PIP 2026 Termin Kedua Mulai Cair Mei–September
Selain BPNT, Program Indonesia Pintar (PIP) 2026 juga mulai memasuki penyaluran termin kedua sejak Mei 2026. Bantuan ini diberikan kepada siswa dari keluarga kurang mampu untuk membantu kebutuhan pendidikan dan mencegah risiko putus sekolah. Program PIP menyasar anak usia 6 hingga 21 tahun yang menempuh pendidikan formal maupun nonformal.
Penyaluran termin kedua berlangsung mulai Mei sampai September 2026. Tahap ini diprioritaskan bagi siswa yang diusulkan sekolah atau dinas pendidikan serta telah melakukan aktivasi rekening. Dana bantuan disalurkan melalui rekening Simpanan Pelajar (SimPel) di bank penyalur dengan besaran berbeda sesuai jenjang pendidikan, yaitu:
- SD/MI/Paket A: Rp450.000 per tahun
- SMP/MTs/Paket B: Rp750.000 per tahun
- SMA/SMK/MA/Paket C: Rp1.000.000 hingga Rp1.800.000 per tahun
Sementara itu, nominal bantuan untuk siswa baru dan peserta didik kelas akhir akan disesuaikan dengan aturan yang berlaku. Hingga saat ini belum ada kepastian seluruh penerima akan mendapatkan pencairan sebelum Iduladha. Namun karena penyaluran termin kedua telah berjalan sejak awal Mei, sebagian siswa diperkirakan mulai menerima dana bantuan dalam waktu dekat.
Pemerintah Perbarui DTSEN untuk Penyaluran Tepat Sasaran
Kementerian Sosial bersama pemerintah daerah dan pilar sosial terus melakukan pembaruan Data Tunggal Sosial dan Ekonomi Nasional (DTSEN).

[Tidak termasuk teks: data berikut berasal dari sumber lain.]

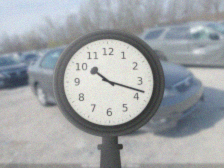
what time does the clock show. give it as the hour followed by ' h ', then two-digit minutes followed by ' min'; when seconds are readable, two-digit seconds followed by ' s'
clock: 10 h 18 min
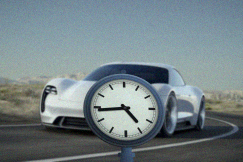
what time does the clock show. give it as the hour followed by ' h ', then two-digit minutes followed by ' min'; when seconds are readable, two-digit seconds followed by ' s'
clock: 4 h 44 min
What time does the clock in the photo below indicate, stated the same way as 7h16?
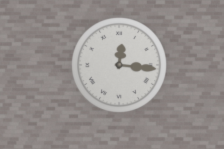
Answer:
12h16
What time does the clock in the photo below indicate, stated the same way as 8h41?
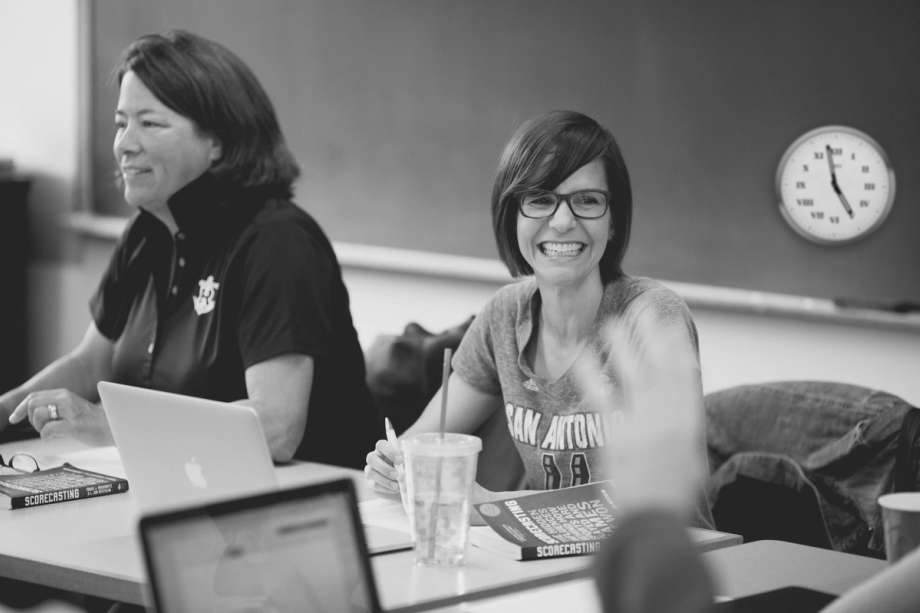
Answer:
4h58
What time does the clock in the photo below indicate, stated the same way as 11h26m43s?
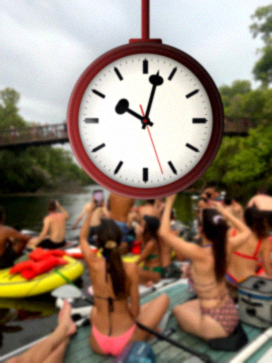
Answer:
10h02m27s
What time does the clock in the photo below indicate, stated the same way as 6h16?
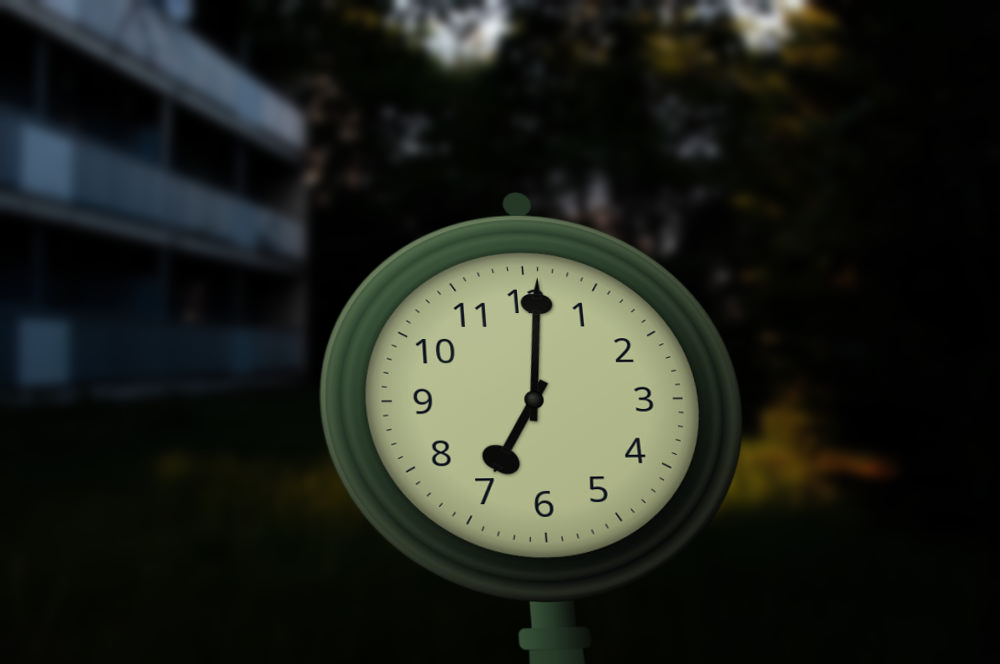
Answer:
7h01
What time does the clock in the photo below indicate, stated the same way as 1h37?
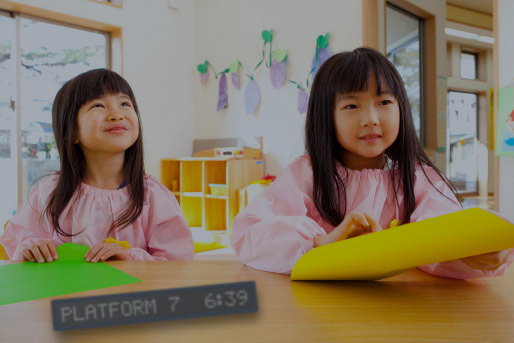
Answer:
6h39
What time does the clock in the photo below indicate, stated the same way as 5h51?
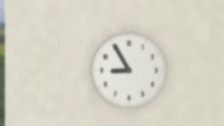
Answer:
8h55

Langkah ini dilakukan agar penyaluran bansos benar-benar diterima masyarakat yang memenuhi syarat.
Karena proses pemutakhiran data masih berlangsung, tidak semua penerima lama otomatis kembali memperoleh bantuan pada tahun 2026. Oleh sebab itu, masyarakat disarankan rutin mengecek status penerimaan bansos secara mandiri melalui laman resmi pemerintah.

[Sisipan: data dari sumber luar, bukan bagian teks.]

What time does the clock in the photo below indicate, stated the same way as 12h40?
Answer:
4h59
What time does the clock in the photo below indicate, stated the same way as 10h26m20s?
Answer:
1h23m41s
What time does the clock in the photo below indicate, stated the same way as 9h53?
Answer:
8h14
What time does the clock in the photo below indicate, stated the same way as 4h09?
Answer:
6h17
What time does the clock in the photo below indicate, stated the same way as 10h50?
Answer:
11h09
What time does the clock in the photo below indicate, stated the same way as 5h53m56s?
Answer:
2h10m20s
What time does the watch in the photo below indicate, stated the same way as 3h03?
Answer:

Cara Cek Status Penerima BPNT 2026
Masyarakat dapat memeriksa status penerima BPNT secara online dengan langkah berikut:
- Buka situs resmi cekbansos.kemensos.go.id
- Masukkan data wilayah sesuai KTP
- Isi nama lengkap penerima manfaat
- Masukkan kode captcha
- Klik tombol “Cari Data”
Setelah itu, informasi status penerima bansos akan tampil di layar.

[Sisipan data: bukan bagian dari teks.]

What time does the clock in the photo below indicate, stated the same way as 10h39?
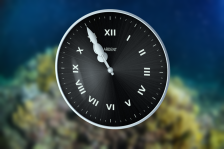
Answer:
10h55
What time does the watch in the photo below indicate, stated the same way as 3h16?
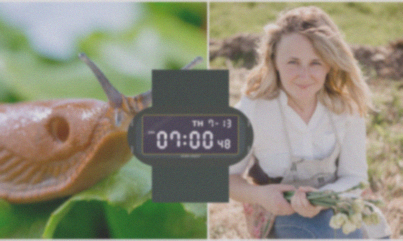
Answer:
7h00
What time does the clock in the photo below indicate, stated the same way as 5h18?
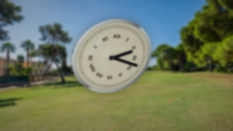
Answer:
2h18
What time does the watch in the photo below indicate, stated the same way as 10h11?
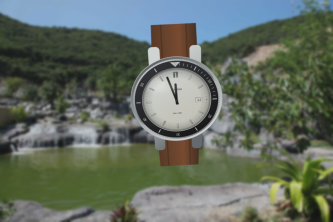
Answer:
11h57
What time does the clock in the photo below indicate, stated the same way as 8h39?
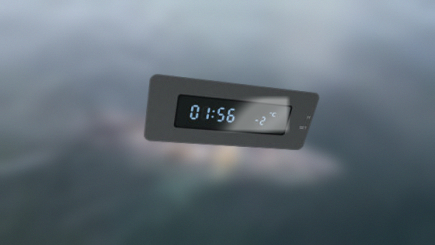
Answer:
1h56
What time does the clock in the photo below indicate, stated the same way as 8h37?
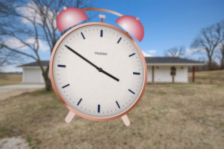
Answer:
3h50
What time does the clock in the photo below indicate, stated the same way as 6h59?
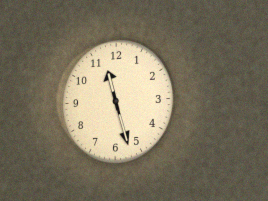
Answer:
11h27
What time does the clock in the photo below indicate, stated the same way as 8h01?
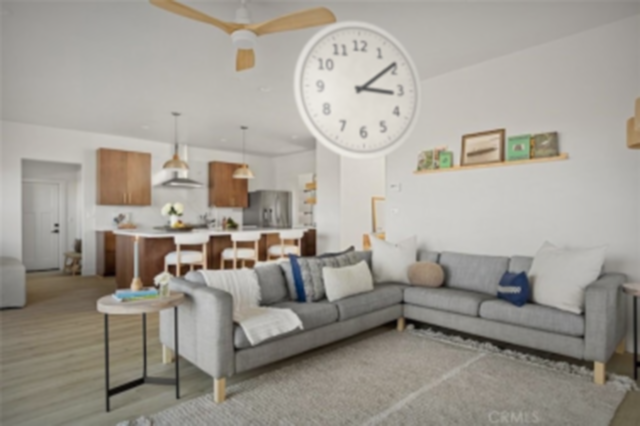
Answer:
3h09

Cara Cek Status Penerima PIP 2026
Untuk mengetahui status pencairan Program Indonesia Pintar (PIP), berikut langkah-langkahnya:
- Kunjungi situs resmi pip.kemendikdasmen.go.id
- Pilih menu “Cari Penerima PIP”
- Masukkan NISN dan NIK siswa
- Isi kode verifikasi
- Klik tombol “Cek Penerima PIP”
Sistem akan menampilkan informasi status penerima bantuan secara otomatis.
Kesimpulan
Masyarakat diimbau tetap berhati-hati terhadap informasi pencairan bansos yang beredar di media sosial. Pastikan seluruh informasi diperoleh dari sumber resmi pemerintah agar terhindar dari hoaks maupun penipuan yang mengatasnamakan bantuan sosial.